Hirano M, Komure O, Ueno S
Department of Medical Genetics, Nara Medical University, Kashihara, Japan.
Neurosci Lett. 1999 Feb 5;260(3):181-4. doi: 10.1016/s0304-3940(98)00984-7.
Dopa-responsive dystonia (DRD) due to mutant GTP cyclohydrolase I (GCH) shows the considerable heterogeneity of clinical phenotypic expression. To explain the clinical diversity, we studied a Japanese family with a novel mutant GCH (GCH-G90V), where an affected heterozygote had a higher mutant/normal mRNA ratio than an unaffected heterozygote.
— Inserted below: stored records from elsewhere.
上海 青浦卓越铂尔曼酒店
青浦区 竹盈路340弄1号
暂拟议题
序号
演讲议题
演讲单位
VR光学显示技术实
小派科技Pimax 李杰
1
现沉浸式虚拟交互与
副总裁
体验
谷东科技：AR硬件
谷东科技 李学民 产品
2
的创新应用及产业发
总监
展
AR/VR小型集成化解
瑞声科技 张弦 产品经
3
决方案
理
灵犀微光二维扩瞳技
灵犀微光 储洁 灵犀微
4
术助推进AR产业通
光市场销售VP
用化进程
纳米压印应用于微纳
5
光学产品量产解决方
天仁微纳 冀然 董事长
Coexpression experiments using the mutant with wild-type GCH showed that GCH-G90V inactivated the normal enzyme in a dose-dependent manner, suggesting that the dominant negative effect of a mutant GCH on the normal enzyme might be one of the molecular mechanisms for the clinical heterogeneity of DRD.
由突变型鸟苷三磷酸环化水解酶I(GCH)引起的多巴反应性肌张力障碍(DRD)表现出临床表型表达的显著异质性。为了解释临床多样性,我们研究了一个携带新型突变型GCH(GCH-G90V)的日本家族,其中患病杂合子的突变型/正常mRNA比率高于未患病杂合子。使用突变型GCH与野生型GCH进行的共表达实验表明,GCH-G90V以剂量依赖的方式使正常酶失活,这表明突变型GCH对正常酶的显性负效应可能是DRD临床异质性的分子机制之一。